» **EXERCISE BRIEF**:
Among the lines below, how many have the string "khiển" in them? Only the number is wanted.

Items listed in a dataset
—————
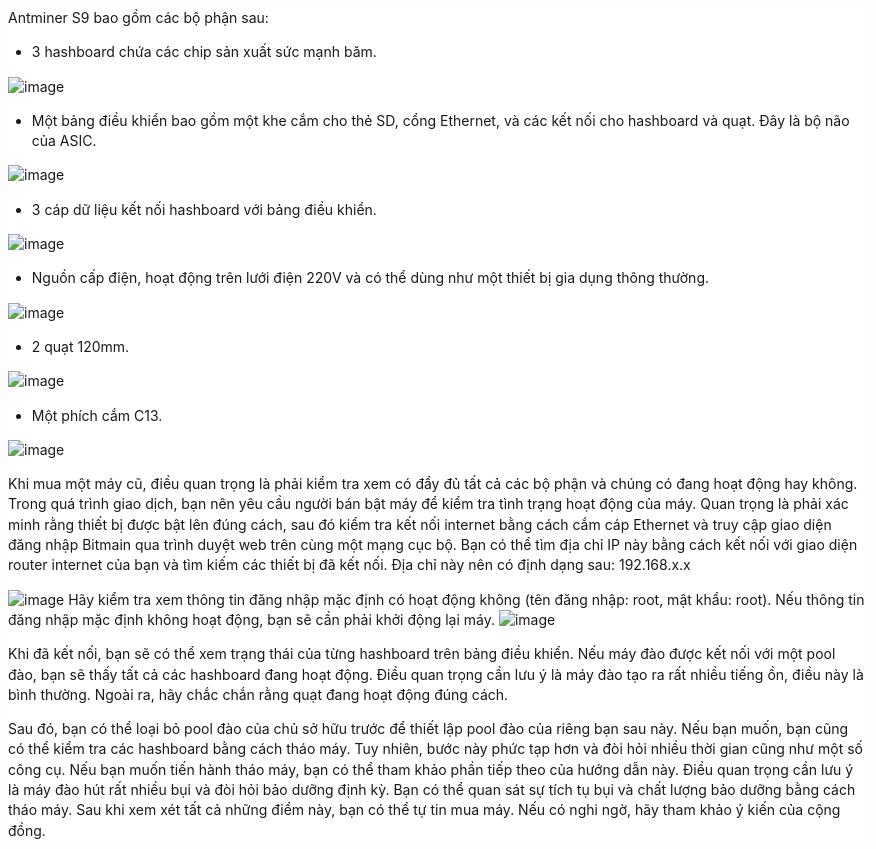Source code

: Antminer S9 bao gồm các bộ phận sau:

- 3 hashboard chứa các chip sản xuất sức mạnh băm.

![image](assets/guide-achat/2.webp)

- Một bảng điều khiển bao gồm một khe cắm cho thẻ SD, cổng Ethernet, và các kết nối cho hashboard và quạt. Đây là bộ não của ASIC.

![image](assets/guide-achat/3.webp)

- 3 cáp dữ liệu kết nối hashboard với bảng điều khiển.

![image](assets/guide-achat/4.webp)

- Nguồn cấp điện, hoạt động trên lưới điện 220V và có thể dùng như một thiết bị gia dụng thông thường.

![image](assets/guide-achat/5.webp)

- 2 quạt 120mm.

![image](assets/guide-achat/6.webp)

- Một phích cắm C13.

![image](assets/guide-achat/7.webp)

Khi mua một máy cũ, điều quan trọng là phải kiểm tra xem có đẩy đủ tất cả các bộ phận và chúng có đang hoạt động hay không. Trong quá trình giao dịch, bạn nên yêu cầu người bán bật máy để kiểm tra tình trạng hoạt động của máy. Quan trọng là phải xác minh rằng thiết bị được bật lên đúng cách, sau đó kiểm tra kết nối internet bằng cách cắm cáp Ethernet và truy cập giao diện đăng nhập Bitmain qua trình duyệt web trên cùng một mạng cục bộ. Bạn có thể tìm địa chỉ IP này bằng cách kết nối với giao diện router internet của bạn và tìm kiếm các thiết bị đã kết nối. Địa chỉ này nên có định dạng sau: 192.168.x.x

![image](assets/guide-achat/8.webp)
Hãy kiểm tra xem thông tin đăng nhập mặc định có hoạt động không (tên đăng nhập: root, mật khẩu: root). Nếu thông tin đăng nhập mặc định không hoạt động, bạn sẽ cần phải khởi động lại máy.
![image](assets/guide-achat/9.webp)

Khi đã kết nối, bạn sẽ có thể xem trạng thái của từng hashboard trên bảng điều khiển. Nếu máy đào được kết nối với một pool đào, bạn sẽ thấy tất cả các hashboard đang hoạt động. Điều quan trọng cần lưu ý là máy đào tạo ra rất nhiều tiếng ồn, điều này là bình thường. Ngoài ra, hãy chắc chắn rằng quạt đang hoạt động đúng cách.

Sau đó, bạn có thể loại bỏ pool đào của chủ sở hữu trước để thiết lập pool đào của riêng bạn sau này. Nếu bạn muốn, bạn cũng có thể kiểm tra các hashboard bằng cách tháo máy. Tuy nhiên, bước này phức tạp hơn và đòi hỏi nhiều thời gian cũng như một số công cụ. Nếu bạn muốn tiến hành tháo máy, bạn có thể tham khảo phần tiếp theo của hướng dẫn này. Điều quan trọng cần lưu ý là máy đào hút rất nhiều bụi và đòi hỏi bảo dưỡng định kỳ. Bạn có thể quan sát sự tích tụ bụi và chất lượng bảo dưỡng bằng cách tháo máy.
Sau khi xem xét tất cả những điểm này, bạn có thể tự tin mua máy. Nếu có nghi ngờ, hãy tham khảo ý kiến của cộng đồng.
—————
» **RESPONSE TO THE TASK**:
3